Reproduce each line of the data below with no changes.

[Extracted records]
· · · · ·

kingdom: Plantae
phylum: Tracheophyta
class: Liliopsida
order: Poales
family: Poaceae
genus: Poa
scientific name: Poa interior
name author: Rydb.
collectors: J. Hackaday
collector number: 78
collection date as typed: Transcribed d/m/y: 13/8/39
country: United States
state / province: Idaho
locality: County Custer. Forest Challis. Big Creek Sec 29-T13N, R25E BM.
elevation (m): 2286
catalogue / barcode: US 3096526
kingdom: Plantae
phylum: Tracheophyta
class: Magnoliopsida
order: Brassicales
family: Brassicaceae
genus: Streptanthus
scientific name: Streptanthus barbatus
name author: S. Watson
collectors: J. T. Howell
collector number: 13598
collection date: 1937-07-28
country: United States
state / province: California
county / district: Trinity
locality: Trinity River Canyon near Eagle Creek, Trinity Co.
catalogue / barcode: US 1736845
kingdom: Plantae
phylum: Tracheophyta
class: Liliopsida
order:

· · · · ·

> [Written reply]
kingdom: Plantae
phylum: Tracheophyta
class: Liliopsida
order: Poales
family: Poaceae
genus: Poa
scientific name: Poa interior
name author: Rydb.
collectors: J. Hackaday
collector number: 78
collection date as typed: Transcribed d/m/y: 13/8/39
country: United States
state / province: Idaho
locality: County Custer. Forest Challis. Big Creek Sec 29-T13N, R25E BM.
elevation (m): 2286
catalogue / barcode: US 3096526
kingdom: Plantae
phylum: Tracheophyta
class: Magnoliopsida
order: Brassicales
family: Brassicaceae
genus: Streptanthus
scientific name: Streptanthus barbatus
name author: S. Watson
collectors: J. T. Howell
collector number: 13598
collection date: 1937-07-28
country: United States
state / province: California
county / district: Trinity
locality: Trinity River Canyon near Eagle Creek, Trinity Co.
catalogue / barcode: US 1736845
kingdom: Plantae
phylum: Tracheophyta
class: Liliopsida
order:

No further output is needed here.